Tout cela peut remettre en cause la pertinence des résultats de ces datations et mériterait des études complémentaires. Cependant, l'appartenance de ces orthogneiss à l'orogenèse icartienne n'est pas à mettre en cause et l'âge obtenu est cohérent avec ceux trouvés pour les autres affleurements d'Icartien en France. Les méthodes actuelles permettent de faire des analyses in situ des zircons qui peuvent être zonés enregistrant les différents évènements. Or, les analyses des années 80 devaient être faites sur zircons entiers avec des méthodes conduisant à l'abrasion des parties les plus externes et donc la perte d'information sur les évènements les plus jeunes (par exemple, dans notre cas, l'orogenèse varisque) enregistrés par les zircons. De plus la précision des mesures de concentration et de rapports isotopiques s'est beaucoup améliorée depuis ces premières analyses.
Encore une preuve, si elle était à faire, que de passionnants travaux restent à mener sur la géologie de la France.
L'orogenèse icartienne en France
En France métropolitaine, seuls quelques affleurements situés dans le Nord de la Bretagne, dans les îles anglo-normandes et en Normandie, et répartis sur un alignement Nord-Est / Sud-Ouest de direction N45 présentent des âges icartiens. Ils appartiennent au domaine domnonéen du Massif armoricain.
Le nom icartien vient de la localité d'Icart Point sur l'île de Guernesey. Cette orogenèse porte aussi le nom de pentévrienne (d'après le Penthièvre, région à l'Est des Côtes d'Armor) ou d'éburnéenne en Afrique de l'Ouest.
Les datations "propres" des gneiss d'Icart ont donné des âges d'environ 2 milliards d’années.
Mis à part leur implication dans la marge active cadomienne aux alentours de 600 Ma, leurs contextes de formation et de métamorphisme sont très mal contraints.
Bibliographie
B. Auvray, R. Charlot, P. Vidal, 1980. Données nouvelles sur le protérozoïque inférieur du domaine nord – armoricain (France) : âge et signification, Can. J. Eath. Sci., 17, 532-538
S. Durand (coord.), 1977. Guides géologiques régionaux - Bretagne, Masson éd., 208p.

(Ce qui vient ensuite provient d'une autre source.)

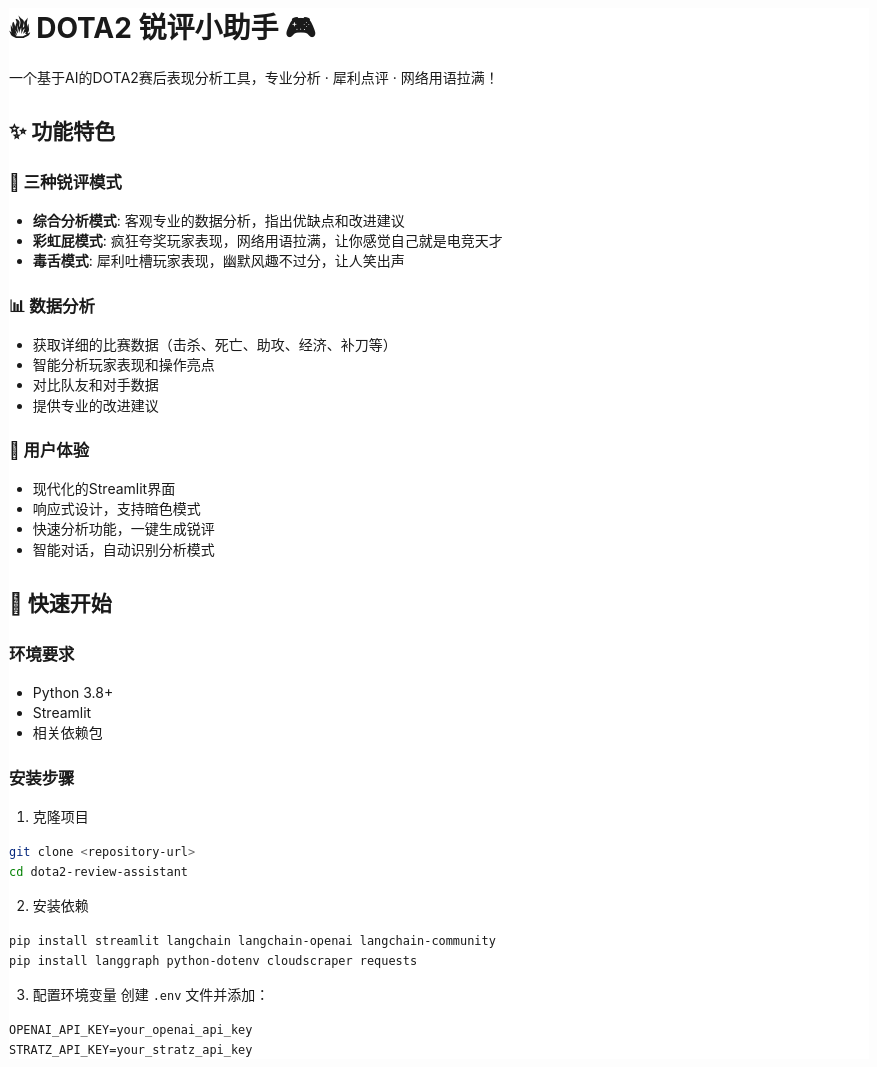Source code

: # 🔥 DOTA2 锐评小助手 🎮

一个基于AI的DOTA2赛后表现分析工具，专业分析 · 犀利点评 · 网络用语拉满！

## ✨ 功能特色

### 🎯 三种锐评模式
- **综合分析模式**: 客观专业的数据分析，指出优缺点和改进建议
- **彩虹屁模式**: 疯狂夸奖玩家表现，网络用语拉满，让你感觉自己就是电竞天才
- **毒舌模式**: 犀利吐槽玩家表现，幽默风趣不过分，让人笑出声

### 📊 数据分析
- 获取详细的比赛数据（击杀、死亡、助攻、经济、补刀等）
- 智能分析玩家表现和操作亮点
- 对比队友和对手数据
- 提供专业的改进建议

### 🎨 用户体验
- 现代化的Streamlit界面
- 响应式设计，支持暗色模式
- 快速分析功能，一键生成锐评
- 智能对话，自动识别分析模式

## 🚀 快速开始

### 环境要求
- Python 3.8+
- Streamlit
- 相关依赖包

### 安装步骤

1. 克隆项目
```bash
git clone <repository-url>
cd dota2-review-assistant
```

2. 安装依赖
```bash
pip install streamlit langchain langchain-openai langchain-community
pip install langgraph python-dotenv cloudscraper requests
```

3. 配置环境变量
创建 `.env` 文件并添加：
```
OPENAI_API_KEY=your_openai_api_key
STRATZ_API_KEY=your_stratz_api_key
```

E. Le Goff, M. Ballèvre, E. Egal, D. Thieblemont, C. Truffert, 2004. La chaîne panafricaine en Bretagne, France, Livret Guide Excursion, 20ème Colloque de Géologie Africaine, 80p.

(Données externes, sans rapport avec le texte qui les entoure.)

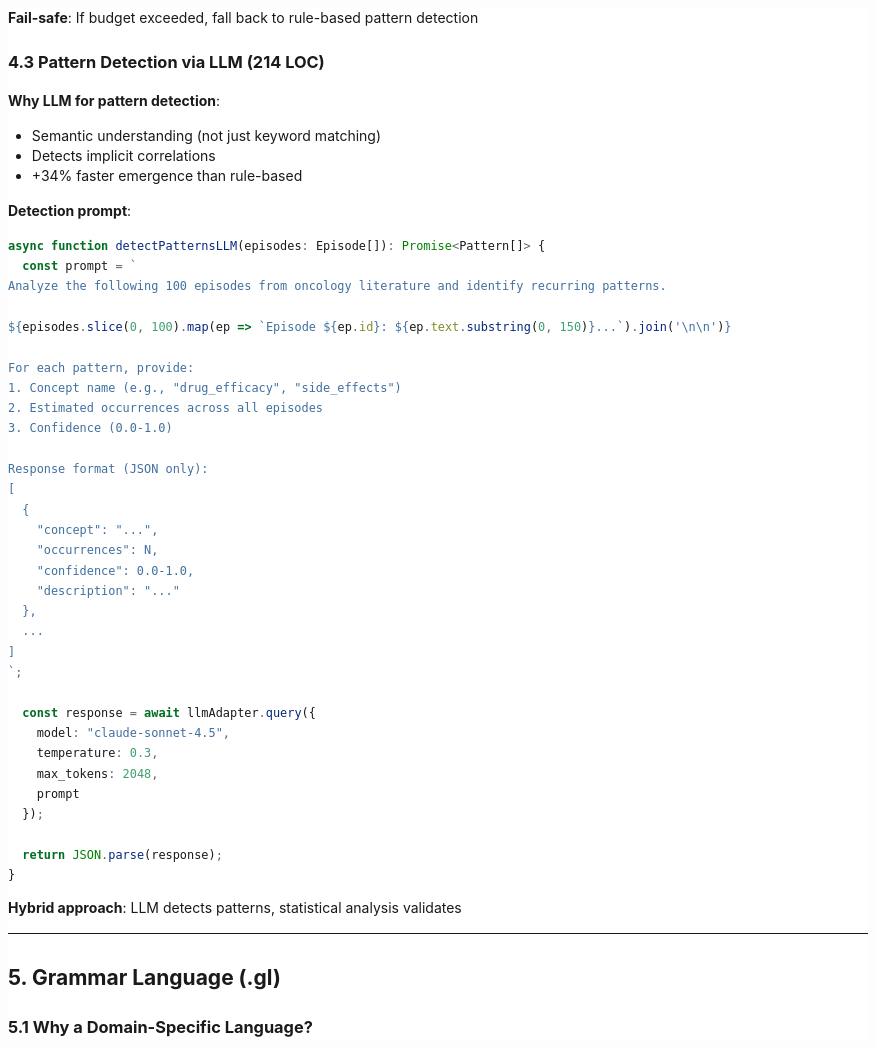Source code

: **Fail-safe**: If budget exceeded, fall back to rule-based pattern detection

### 4.3 Pattern Detection via LLM (214 LOC)

**Why LLM for pattern detection**:
- Semantic understanding (not just keyword matching)
- Detects implicit correlations
- +34% faster emergence than rule-based

**Detection prompt**:
```typescript
async function detectPatternsLLM(episodes: Episode[]): Promise<Pattern[]> {
  const prompt = `
Analyze the following 100 episodes from oncology literature and identify recurring patterns.

${episodes.slice(0, 100).map(ep => `Episode ${ep.id}: ${ep.text.substring(0, 150)}...`).join('\n\n')}

For each pattern, provide:
1. Concept name (e.g., "drug_efficacy", "side_effects")
2. Estimated occurrences across all episodes
3. Confidence (0.0-1.0)

Response format (JSON only):
[
  {
    "concept": "...",
    "occurrences": N,
    "confidence": 0.0-1.0,
    "description": "..."
  },
  ...
]
`;

  const response = await llmAdapter.query({
    model: "claude-sonnet-4.5",
    temperature: 0.3,
    max_tokens: 2048,
    prompt
  });

  return JSON.parse(response);
}
```

**Hybrid approach**: LLM detects patterns, statistical analysis validates

---

## 5. Grammar Language (.gl)

### 5.1 Why a Domain-Specific Language?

Merci à Jean-Emmanuel Martelat (LGLTPE, ENS de Lyon – Univ. Lyon 1) pour ses éclairages sur la datation U-Pb sur zircons, et à Simon Couzinié pour ses relectures attentives.
[1] La notion de cycle orogénique est un modèle décrivant tous les évènements amenant à la formation et à la destruction d'une chaîne de montagnes. Les étapes successives sont le rifting continental qui consiste en une fracturation au sein d'un domaine continental stable, puis l'océanisation avec la mise en place d'une lithosphère océanique entre les blocs continentaux, la fermeture de ce domaine océanique par subduction océanique, puis la rencontre des lithosphères continentales et la formation des chaînes de montagnes lors de la collision continentale, et enfin l'effondrement de cette chaîne de montagnes (cf. figure 4 de Il ne faut pas confondre granite et granite). Il faut bien comprendre que c'est un modèle, très discuté et très discutable mais qui permet de replacer des évènements géologiques locaux dans des évènements plus globaux.